More recently, PAHO has been working with its member countries to respond to Zika, a virus that causes mild disease in most infected people but whose spread in the Americas has coincided with an alarming increase in cases of microcephaly (unusually small head size) in newborns in areas where the virus is circulating. Zika has also been associated with an increase in a serious neurological side effect known as Guillain-Barré Syndrome (GBS).

To support countries' response, PAHO has mobilized multidisciplinary expert missions to the region, has organized a series of international expert meetings, and has been providing technical advice, guidance and training in areas including vector control, risk communication and clinical management of Zika, microcephaly and GBS.

PAHO has also assisted countries with the purchase of laboratory supplies, promoted the development of a research agenda, including the rapid development of sensitive diagnostic methods and vaccines, convened meetings of international experts, coordinated with other UN agencies, and mobilized resources for the epidemic from donors and partners. Etienne told OAS delegates, however, that effectively responding to Zika also requires the involvement of sectors other than health.

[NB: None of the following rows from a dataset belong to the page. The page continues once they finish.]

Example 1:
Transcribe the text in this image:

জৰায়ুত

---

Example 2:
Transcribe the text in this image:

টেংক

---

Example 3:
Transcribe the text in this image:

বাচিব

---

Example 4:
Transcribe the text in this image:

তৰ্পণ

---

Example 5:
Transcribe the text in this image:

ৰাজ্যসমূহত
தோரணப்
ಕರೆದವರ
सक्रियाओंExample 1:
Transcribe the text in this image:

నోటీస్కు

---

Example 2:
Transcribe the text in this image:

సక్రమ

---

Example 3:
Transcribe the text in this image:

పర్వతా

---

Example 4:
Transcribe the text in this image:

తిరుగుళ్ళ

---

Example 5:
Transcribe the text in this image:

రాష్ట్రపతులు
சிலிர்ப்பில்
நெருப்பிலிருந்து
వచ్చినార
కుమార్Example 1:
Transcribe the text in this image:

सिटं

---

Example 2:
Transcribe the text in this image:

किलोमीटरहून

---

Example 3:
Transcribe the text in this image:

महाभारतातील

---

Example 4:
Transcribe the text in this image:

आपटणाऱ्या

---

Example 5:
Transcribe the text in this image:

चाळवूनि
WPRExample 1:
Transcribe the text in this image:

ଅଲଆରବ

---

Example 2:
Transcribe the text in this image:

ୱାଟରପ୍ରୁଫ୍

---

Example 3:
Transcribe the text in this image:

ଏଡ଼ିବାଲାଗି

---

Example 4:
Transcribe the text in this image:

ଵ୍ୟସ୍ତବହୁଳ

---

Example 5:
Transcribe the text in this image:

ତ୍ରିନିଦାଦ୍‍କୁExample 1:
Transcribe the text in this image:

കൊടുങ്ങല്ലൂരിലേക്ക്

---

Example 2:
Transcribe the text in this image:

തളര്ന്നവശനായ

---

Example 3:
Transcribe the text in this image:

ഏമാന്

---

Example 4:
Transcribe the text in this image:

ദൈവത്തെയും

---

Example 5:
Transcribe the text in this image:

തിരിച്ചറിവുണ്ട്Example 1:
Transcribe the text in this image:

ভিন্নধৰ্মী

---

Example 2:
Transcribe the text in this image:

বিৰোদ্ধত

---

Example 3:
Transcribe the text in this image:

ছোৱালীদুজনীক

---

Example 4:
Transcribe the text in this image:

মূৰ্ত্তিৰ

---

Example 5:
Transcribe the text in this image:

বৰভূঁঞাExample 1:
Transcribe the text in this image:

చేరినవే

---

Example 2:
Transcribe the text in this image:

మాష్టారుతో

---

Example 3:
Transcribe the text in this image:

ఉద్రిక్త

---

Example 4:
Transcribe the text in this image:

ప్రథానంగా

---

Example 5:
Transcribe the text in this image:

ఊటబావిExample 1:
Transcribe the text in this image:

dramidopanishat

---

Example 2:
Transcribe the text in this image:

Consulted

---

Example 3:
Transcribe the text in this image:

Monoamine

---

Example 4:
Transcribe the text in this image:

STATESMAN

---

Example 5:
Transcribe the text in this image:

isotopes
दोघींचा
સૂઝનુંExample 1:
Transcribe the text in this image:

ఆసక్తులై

"I urge you to impress upon your governments that this situation is serious and that an effective response to this epidemic is not the sole responsibility of the national ministries of health alone," said Etienne. "The whole of government must be involved, including those ministries responsible for home affairs, water and sanitation, education, social development, and finance, as well as provincial and local governments. This multi-sectoral response must include the private sector, community groups, neighborhood associations, schools and churches. Otherwise, we won't stop this runaway epidemic in its tracks."

Regional health achievements

PAHO's Annual Report of the Director also highlights several important health achievements in the Region of the Americas during 2014-2015. These include the Americas becoming the first region in the world to eliminate rubella virus transmission and congenital rubella syndrome; Ecuador becoming the second country in the world (after Colombia) to eliminate river blindness (onchocerciasis); Nicaragua and Uruguay becoming the first countries to ratify the WHO Protocol to Eliminate Illicit Trade in Tobacco Products; and PAHO member countries unanimously adopting a new regional Strategy for Universal Access to Health and Universal Health Coverage during the 53rd PAHO Directing Council in late 2014.

New SDG Alliance

Etienne also announced that PAHO and the OAS are working together to create an alliance to coordinate efforts to advance the new Sustainable Development Goals (SDGs) in the Americas. "A formal launch is expected soon, as a high-level inter-agency working group has already produced a mapping document to guide joint action and facilitate cooperation," Etienne noted. Other international agencies will be invited to join this Inter-American initiative.

As the specialized agency for health within the inter-American system, PAHO is required to submit its annual report to the OAS.